Brody, Whitaker, Wood & Gigandet Take Part in Experiment - ComingSoon.net

Those of you who have seen Das Experiment will be familiar with this film, for those of you who aren't Das Experiment is based on the events that took place in the Stanford Prison Experiment. I really enjoyed the original, the only downside was that even though I can speak a bit of German, even with subtitles you couldn't quite follow it enough.

So I'm pleased that not only is this film being made in English, but also that it's starring Adrien Brody and Forest Whitaker, who I consider to be two of modern film's finest actors.

Whitaker takes up the role of the morally ambiguous prison guard which I think he will give a fantastic performance in, top casting.

Can't wait for this one


----------



## Triple-J (Jun 19, 2009)

I don't know if you've seen it but a few years ago BBC had a reality show based off it set in a UK prison and it got a little fucked up with people splintering off into gangs violence etc it was very interesting viewing and I'd like to see it again.
The Experiment - Wikipedia, the free encyclopedia


----------



## Scar Symmetry (Jun 19, 2009)

nah I didn't see it man, I wouldn't of been old enough to be interested in it back in 2002


----------



## petereanima (Jun 29, 2009)

one of the few really good german movies!


----------



## ZeroSignal (Jun 29, 2009)

petereanima said:


> one of the few really good german movies!
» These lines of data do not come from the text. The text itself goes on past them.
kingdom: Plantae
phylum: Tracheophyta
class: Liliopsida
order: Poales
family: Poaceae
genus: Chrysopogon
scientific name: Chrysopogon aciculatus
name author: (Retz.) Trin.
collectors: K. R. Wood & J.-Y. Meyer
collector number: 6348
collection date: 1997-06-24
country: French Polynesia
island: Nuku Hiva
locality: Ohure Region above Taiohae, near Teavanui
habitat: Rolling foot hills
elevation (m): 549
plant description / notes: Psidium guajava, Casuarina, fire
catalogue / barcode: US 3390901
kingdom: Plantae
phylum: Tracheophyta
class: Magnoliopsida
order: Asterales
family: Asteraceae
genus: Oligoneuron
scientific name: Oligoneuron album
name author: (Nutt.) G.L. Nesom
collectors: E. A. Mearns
And what about Lola Rennt?


----------



## Scar Symmetry (Jun 29, 2009)

is that Run Lola Run?

that was ok, but no way near as good as Das Experiment


----------



## ZeroSignal (Jun 29, 2009)

Scar Symmetry said:


> is that Run Lola Run?
> 
> that was ok, but no way near as good as Das Experiment


----------



## Bungle (Jun 30, 2009)

Did Das Experiment have the dude from Lola Rennt in it? If so, I think I've seen it.

'Twas a good film.


----------